Review: Sanshiro Sugata (1943)

I’ve been a huge fan of Akira Kurosawa’s work for a while now, since devouring his samurai films (The Seven Samurai, Yojimbo, Sanjuro and others), then moving on to his later work — in particular, the stunning Ran and Kagemusha. Every one has been an excellent film, on all counts: cinematography, writing, acting and direction. Throne of Blood, as well, has some of the most wonderful black and white cinematography I’ve ever seen. So, I like the man. This film, Sanshiro Sugata (sometimes called Judo Saga in the West), is the first film where he’s credited as director, and you can clearly see the beginnings of the precision, style and eye for composition that made him so celebrated a director later on.

The story’s a very simple, almost minimalist one. It’s 1882, in Japan. Sanshiro Sugata (Susumu Fujita) is a young man seeking training in the martial arts — he’s big, but wide-eyed and untrained. He seeks out some jujitsu masters, only to be swept along as they go to challenge an upstart who’s threatening their appointment as police trainers. This upstart, Shogoro Yano (Denjiro Okochi), is a master of the new art of judo, which is looked upon with derision (and a touch of fear) by the established jujitsu schools. Sanshiro looks on in wonder as Yano rather effortlessly throws each of the jujitsu masters into a river, and at once decides to become Yano’s pupil and learn judo.

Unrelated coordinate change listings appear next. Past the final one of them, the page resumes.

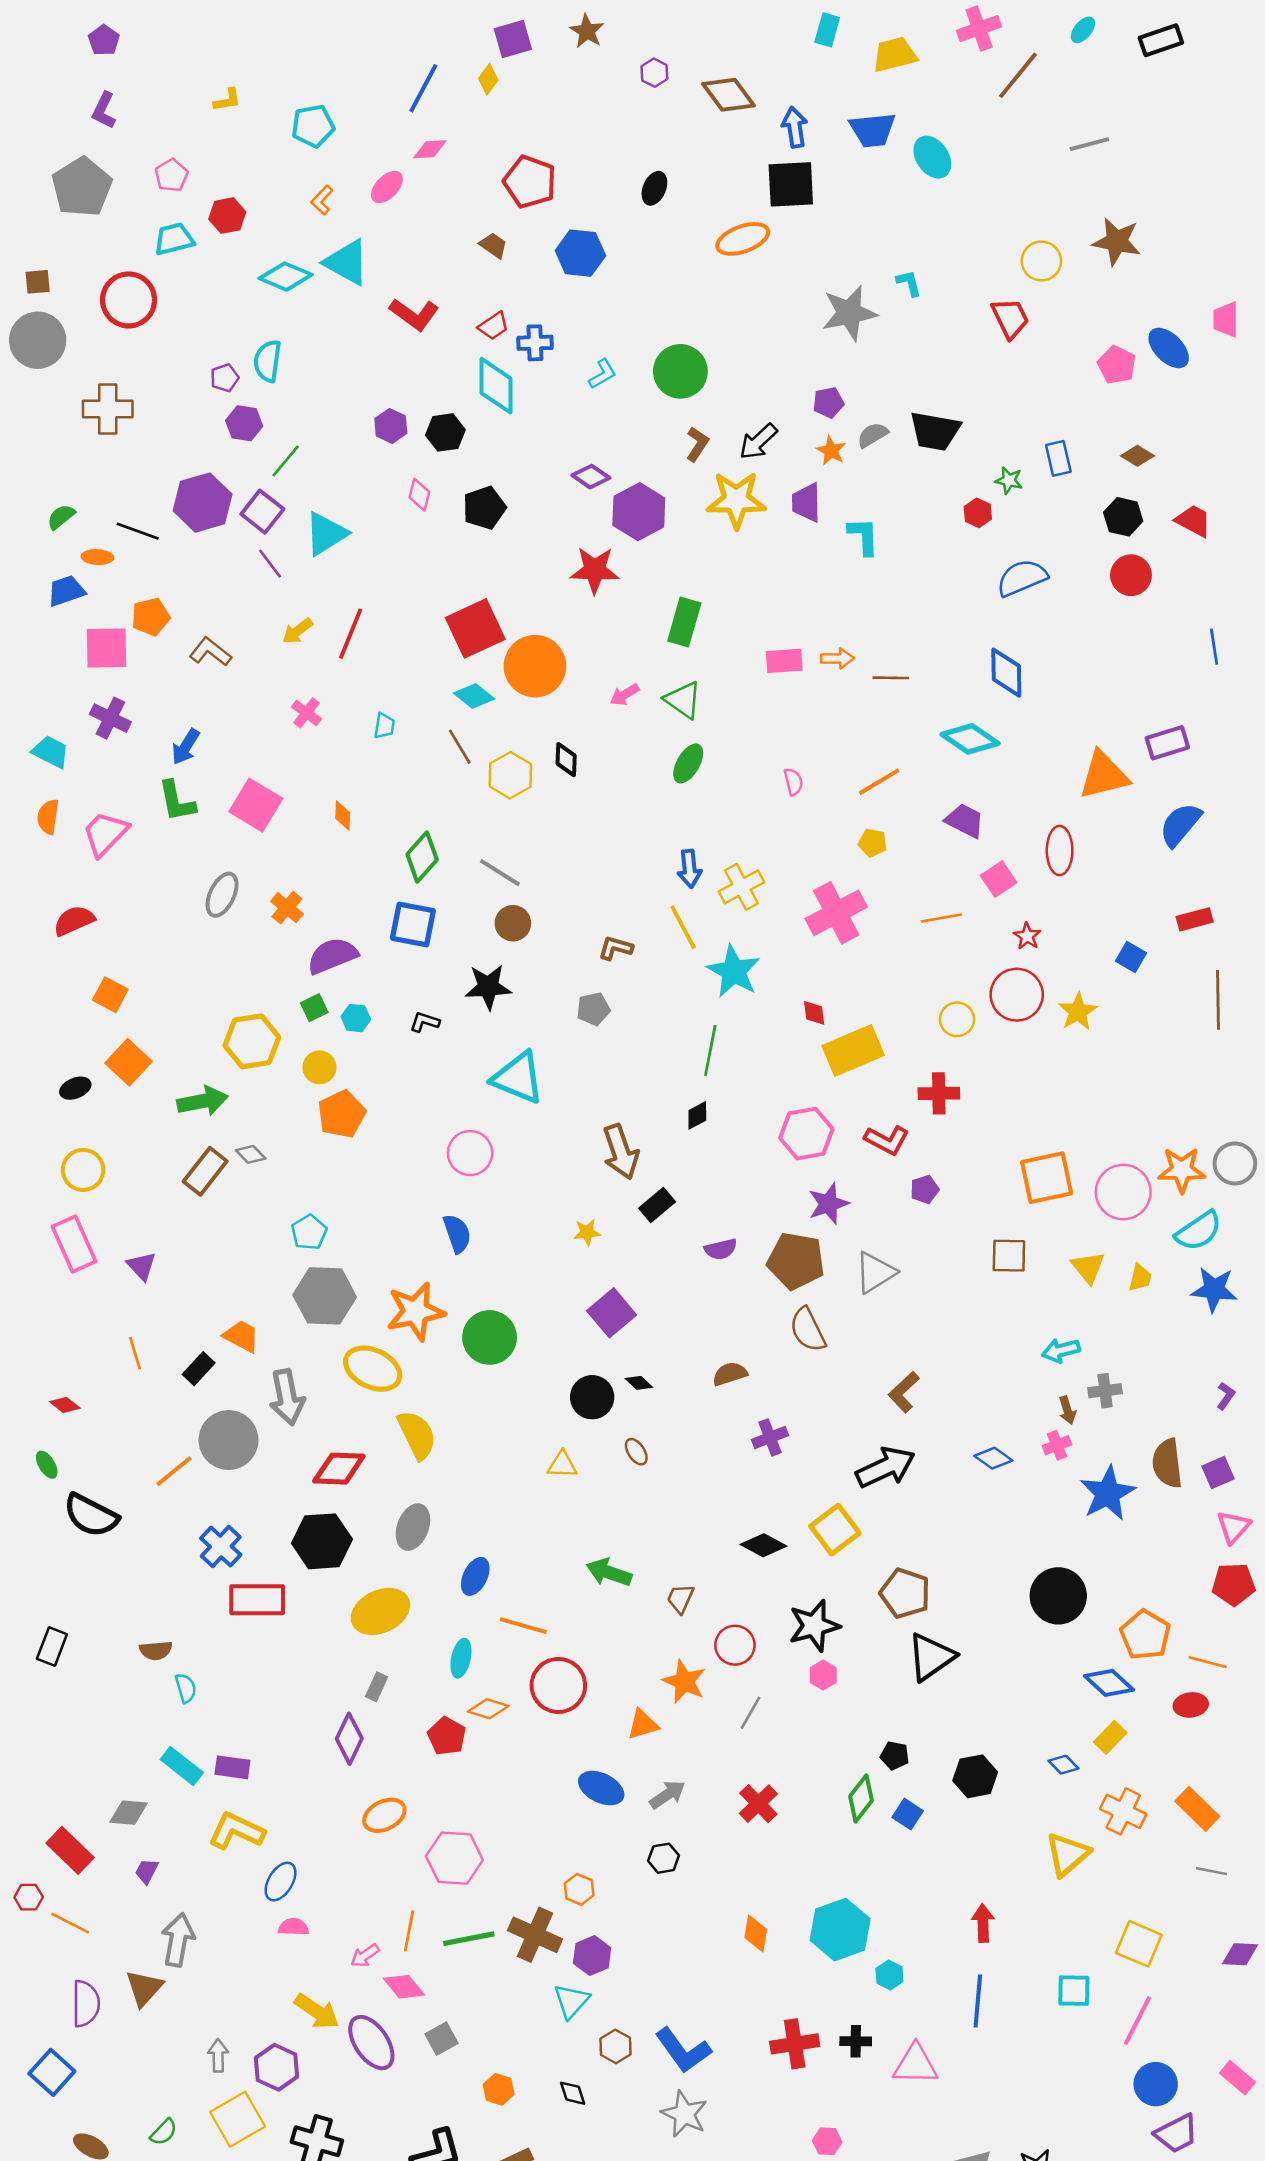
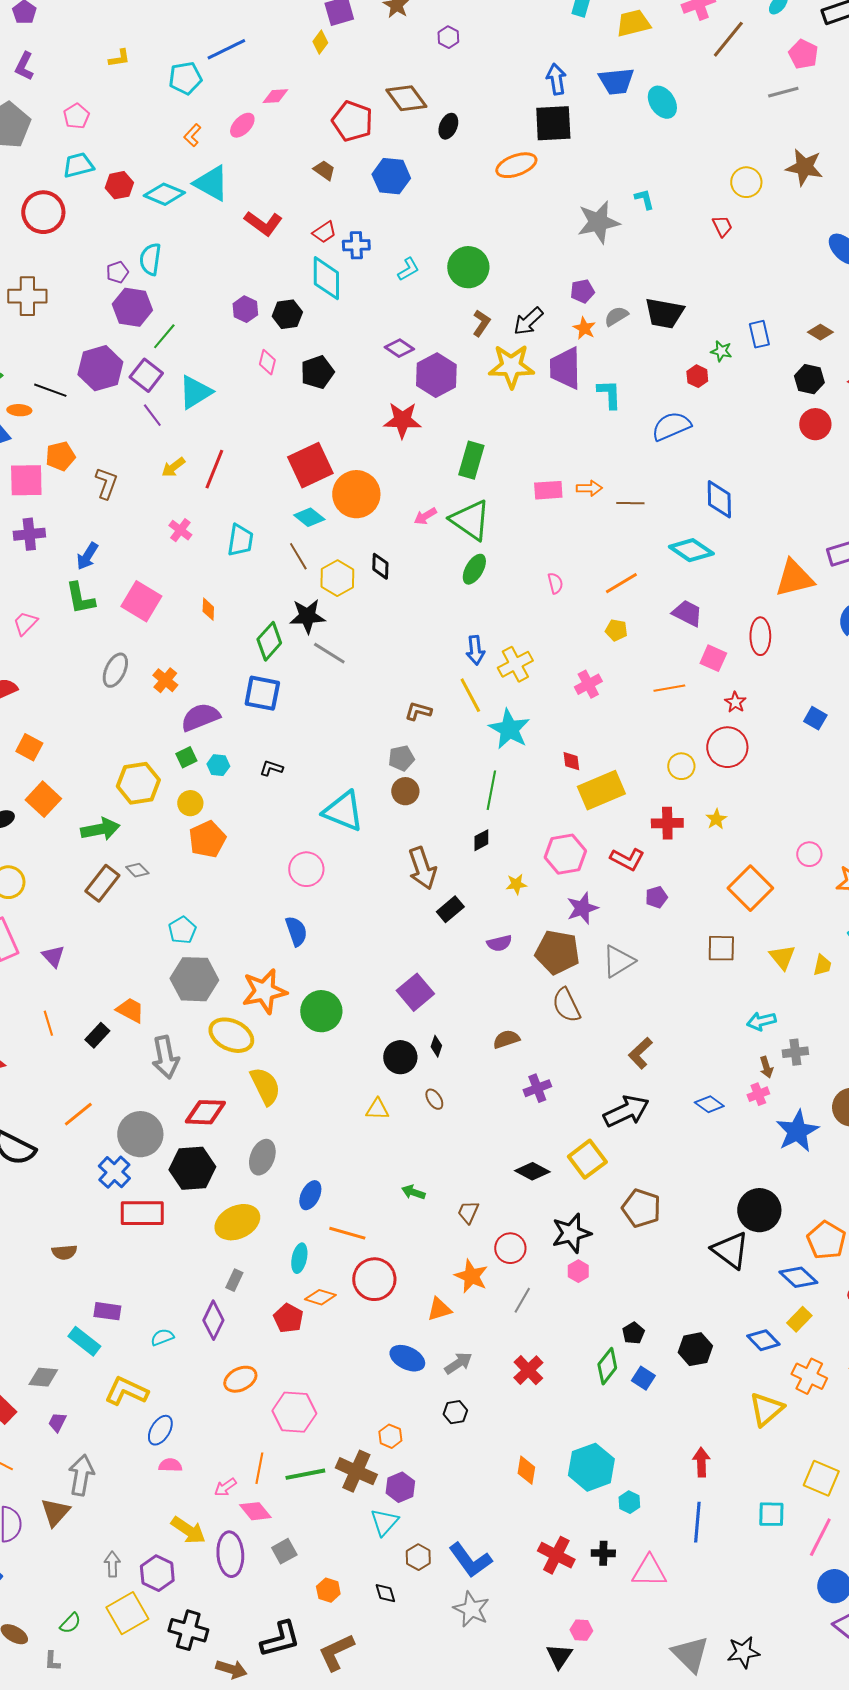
blue line: (423, 88) -> (226, 49), moved, turned 36
brown diamond: (728, 95) -> (406, 98), moved
red hexagon: (227, 216) -> (119, 185), moved
red trapezoid: (1010, 318) -> (722, 226), size x0.7
pink pentagon: (1117, 365) -> (803, 54), moved
purple hexagon: (244, 423) -> (132, 307), size x1.4
purple trapezoid: (806, 503) -> (565, 368), size x1.4
blue semicircle: (1022, 578) -> (671, 426), moved
brown L-shape: (210, 652) -> (106, 483), turned 72
green triangle: (683, 700) -> (470, 520), size x1.4
purple cross: (110, 718) -> (29, 534), turned -32
cyan trapezoid: (384, 726) -> (240, 540), size x1.6
pink trapezoid: (105, 834) -> (25, 623), size x0.7
pink square: (999, 879) -> (713, 658), turned -32
pink cross: (836, 913) -> (588, 684), size x0.6
brown circle: (513, 923) -> (405, 791), moved
black star: (488, 987) -> (307, 616), moved
yellow star: (1078, 1012) -> (716, 819), moved, size x0.7
orange square: (1047, 1178) -> (750, 888), turned -33
pink circle: (1123, 1192) -> (809, 854), moved, size x0.6
yellow star: (587, 1232) -> (516, 884), moved
black diamond: (639, 1383) -> (436, 1046), turned 65
gray circle: (229, 1440) -> (140, 1134), moved
green arrow: (609, 1572) -> (413, 1192), size x0.7
black triangle: (931, 1657) -> (730, 1250), moved, turned -48
cyan semicircle: (186, 1688) -> (162, 1337), moved, turned -95
black pentagon: (895, 1756) -> (633, 1333), turned 30
blue diamond: (1063, 1765) -> (763, 1340), size x1.4
purple rectangle: (232, 1767) -> (107, 1311), moved
purple ellipse: (371, 2043) -> (230, 1554), turned 30
red cross: (795, 2044) -> (556, 1555), turned 36

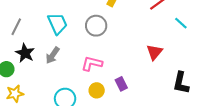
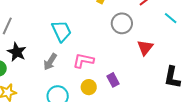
cyan trapezoid: (57, 24) -> (61, 31), moved
gray circle: (96, 26) -> (122, 23), moved
gray arrow: (53, 55) -> (50, 62), moved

Sanshiro becomes very talented and strong, but he lacks discipline and restraint, getting into fights once he’s learnt some tricks and generally misbehaving. Schoolchildren make up songs about him ("Don’t touch Sanshiro!") Yano takes him to task, and Sanshiro, dismayed, jumps into a pond, where he stays for a day and a night until he’s attained some self-realisation.

The judo and jujitsu schools continue to wrangle, and now that he’s trained, Sanshiro is drawn into the thick of it. He must face a series of matches against jujitsu masters and the lean, dangerous Gennosuke Higaki (Ryunosuke Tsukigata), a highly experienced and thoroughly malaevolent fighter.

Sanshiro Sugata is a very old film — it was shot in 1943, during the war, and as such has been unfortunately cut by the Japanese censors of the time. The film begins with an apology from Toho made in 1950, saying that the cut film was unable to be recovered later, and that they felt that the film is still worthy of release. And it is — it’s well-edited, full of action and the characters are likeable and interesting. Though it’s not the masterpiece some of Kurosawa’s later works were, it’s got some standout scenes: in particular, the climactic battle with Higaki, filmed on the Sengokuhara plain during an enormous windstorm. Clouds race across the sky and the long grass is bent almost double as the two men face each other. Higata’s a lovely character, all quiet venom and dressed to the nines in Western clothing. A suitably corrupt villain for the Japanese wartime censors, no doubt. Takashi Shimura (who would become the actor who most frequently worked with Kurosawa in major roles) is also in there and very good as the older jujitsu master who befriends Sanshiro even as he’s beaten by him in a match.

Definitely see it if you’re a fan of Kurosawa’s work, or Japanese period films — it’s an entertaining, very watchable story, presented well on DVD from Eastern Eye. The film print is as good as you can expect for its age, and the English subtitles are excellent.

9 dawn-lit lotus blossoms out of 10.